In closing, I would like to take this opportunity to praise the work of my predecessor Jim Smith, who succeeded in strengthening the outstanding publication standards and the impeccable publication ethics of Development in difficult times of increasing competition from newly created journals in the field. I also want to highlight some changes to Development's editorial team, with the departure of four editors. Very special thanks are due to Peter Lawrence, who has accompanied Development through its previous revolutions as an editor for thirty-three years, and who has played a vital role in shaping the journal's vision and ethics. Thanks also to Ginny Papaioannou, who has been instrumental in reinforcing Development's position in the mouse developmental biology community. We are also extremely grateful to Stuart Orkin and Ken Chien, the editors of the ‘Development and Disease’ section for all their hard work in overseeing this special section of the journal for many years.
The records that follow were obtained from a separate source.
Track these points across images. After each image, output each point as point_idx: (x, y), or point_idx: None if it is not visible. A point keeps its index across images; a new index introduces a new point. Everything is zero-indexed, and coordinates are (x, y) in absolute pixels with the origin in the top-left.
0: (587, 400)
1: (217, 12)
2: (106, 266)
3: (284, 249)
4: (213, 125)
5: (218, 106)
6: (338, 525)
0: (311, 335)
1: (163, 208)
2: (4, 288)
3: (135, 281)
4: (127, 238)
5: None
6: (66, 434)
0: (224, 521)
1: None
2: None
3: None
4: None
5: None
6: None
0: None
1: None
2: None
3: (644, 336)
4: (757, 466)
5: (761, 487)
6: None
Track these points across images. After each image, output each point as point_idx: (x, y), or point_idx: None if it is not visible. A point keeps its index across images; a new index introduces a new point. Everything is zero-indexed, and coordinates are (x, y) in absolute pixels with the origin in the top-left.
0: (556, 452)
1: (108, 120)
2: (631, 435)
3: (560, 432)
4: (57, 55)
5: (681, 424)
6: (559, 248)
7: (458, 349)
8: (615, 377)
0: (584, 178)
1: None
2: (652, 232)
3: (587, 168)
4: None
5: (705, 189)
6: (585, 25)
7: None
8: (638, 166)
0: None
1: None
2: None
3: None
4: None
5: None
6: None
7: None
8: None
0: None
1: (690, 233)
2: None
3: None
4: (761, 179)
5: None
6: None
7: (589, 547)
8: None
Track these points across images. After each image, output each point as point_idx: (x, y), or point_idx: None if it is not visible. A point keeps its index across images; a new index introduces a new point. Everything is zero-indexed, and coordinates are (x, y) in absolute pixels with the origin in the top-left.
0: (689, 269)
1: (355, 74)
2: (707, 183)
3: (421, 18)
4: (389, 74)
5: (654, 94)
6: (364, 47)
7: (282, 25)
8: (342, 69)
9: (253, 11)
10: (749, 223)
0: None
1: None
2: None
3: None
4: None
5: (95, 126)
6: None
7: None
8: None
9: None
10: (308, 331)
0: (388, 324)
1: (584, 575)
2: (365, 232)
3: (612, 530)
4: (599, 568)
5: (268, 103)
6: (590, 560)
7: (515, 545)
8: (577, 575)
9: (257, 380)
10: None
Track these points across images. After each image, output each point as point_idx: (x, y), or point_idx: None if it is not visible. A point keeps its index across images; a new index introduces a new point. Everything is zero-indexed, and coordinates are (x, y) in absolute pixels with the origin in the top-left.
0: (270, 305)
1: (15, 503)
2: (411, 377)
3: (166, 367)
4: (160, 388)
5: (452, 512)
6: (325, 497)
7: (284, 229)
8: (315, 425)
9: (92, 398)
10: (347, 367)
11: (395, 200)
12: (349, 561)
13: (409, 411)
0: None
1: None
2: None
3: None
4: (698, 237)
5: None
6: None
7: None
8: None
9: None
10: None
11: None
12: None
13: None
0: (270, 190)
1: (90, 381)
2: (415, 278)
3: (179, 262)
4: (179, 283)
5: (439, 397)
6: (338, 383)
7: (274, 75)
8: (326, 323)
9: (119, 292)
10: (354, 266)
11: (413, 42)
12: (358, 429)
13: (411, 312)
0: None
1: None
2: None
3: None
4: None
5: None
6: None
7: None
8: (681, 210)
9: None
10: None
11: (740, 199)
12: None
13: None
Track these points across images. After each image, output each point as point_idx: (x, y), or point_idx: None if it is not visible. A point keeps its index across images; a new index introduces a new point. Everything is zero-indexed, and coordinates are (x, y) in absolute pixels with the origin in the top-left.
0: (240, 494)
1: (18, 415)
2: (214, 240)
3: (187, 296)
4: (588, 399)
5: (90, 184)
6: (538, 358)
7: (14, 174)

We also welcome two new editors to Development's editorial board, Nipam Patel, a well-known ‘evo-devo’ specialist, who will help Development to evolve and expand the journal's coverage of this field, and Rong Li, a renowned cell biologist who brings additional expertise to the editorial board in the areas of developmental cell biology and systems biology. Nipam and Rong will be joining a team of highly respected and experienced editors that consists of Ben Scheres, Thomas Lecuit, Steve Wilson, Alex Joyner, Patrick Tam, Liz Robertson, Iva Greenwald, Ken Zaret and Austin Smith, all of whom I congratulate for their outstanding work under Jim's leadership. Lastly, Development would hardly be what it is without the huge contributions of Jane Alfred, Development's Executive Editor. I look very much forward to dealing with all these revolutionary changes with this expert team of editors.